• Document segment:
•••
Don’t panic — here’s how mindfulness can improve isolation | Jason Silva | Big Think
JASON SILVA: When fear or panic takes hold of the mind, what is happening is that we're overdetermining the present. So we're like overreading and overdetermining what's happening right now. And then immediately conjuring up a future that becomes identified with doom, death, or annihilation, and we can feel it like a fist in the stomach. This is the essence of what a panic attack is.
A panic attack misreads what's happening now and sees it as impending and immediate and imminent danger, like right now, fight or flight, so that I don't die. And then reacts accordingly. But typically, in a moment of panic, you're not actually in imminent danger, just like most people who are sitting at home during this time are not in imminent danger. So 99.9 percent of the population is not infected, and even those that are infected, 99 percent are not in mortal danger, right? Those are the facts.
But the sense of anxiety from the overexposure to the news, from the drastic mitigation measures that are forcing people to be essentially in house arrest, and additionally the fact that it's very difficult to lose ourselves in the usual trivialities and distractions that we so often lose ourselves in, whether it's work or entertainment or just moving around and distracting ourselves.
•••
• Given information:
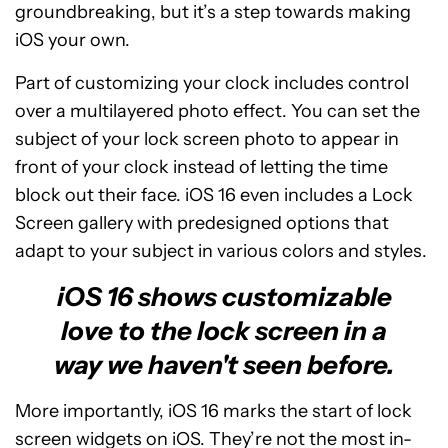
groundbreaking, but it’s a step towards making
iOS your own.
Part of customizing your clock includes control
over a multilayered photo effect. You can set the
subject of your lock screen photo to appear in
front of your clock instead of letting the time
block out their face. iOS 16 even includes a Lock
Screen gallery with predesigned options that
adapt to your subject in various colors and styles.
iOS 16 shows customizable
love to the lock screen in a
way we haven't seen before.
More importantly, iOS 16 marks the start of lock
screen widgets on iOS. They’re not the most in-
•••
Write the next part of the Big Think talk on panic and mindfulness above, picking up after its final sentence.

• Output below:
What we are forced instead to contend with is, even those of us that are not existentialists, are forced into this existential meditation of, like, can we sit alone in our room with our thoughts, with our fears, with that sense of temporal dislocation, with this imposition of uncertainty, and how do we deal with this? And that's an immense challenge.
First and foremost, being in a state of permanent anxiety and all the cortisol and all the biochemistry that follows from being in that permanently anxious state actually depletes our immune system. So it actually makes us less resilient against the virus. The reason that we normally are such fans of travel or art and beauty, and music, and certain kinds of drugs is that these things block all signals forwards and backwards in the brain.
Now, when you block all signals forwards and backwards in the brain, the comparing with the past and trying to predict the future, you're hurled into, and I quote, "the flow" – another word I love. The flow of the present. And when you're in the flow of the present, well, anything that shows up in your field is going to be more engaging because you're not going to dismiss it and immediately leapfrog to the conclusion. You're actually going to engage with it.
If you're able to tap into a mindful state, open up a book that you haven't read in a while, watch a film you haven't seen in years or a film you've never seen perhaps, and for sort of steer awareness or focus awareness to it with a kind of presence that is not constantly trying to future forecast. So you drop the thread of time, you move from what the Greeks call Cronus, which is like mechanized cognition, to Kyrus, which is like mythopoetic time or poetic time.
Time that is free from the clock and that is a mindful state. That is a mythopoetic state. And that is the only state that provides relief and a kind of grace from which we can drop out anxiety finally and completely. And how people do it? Well, there's many ways of practicing mindfulness: yoga, exercise, silent meditations, active meditations, listening to a podcast, breathing exercises.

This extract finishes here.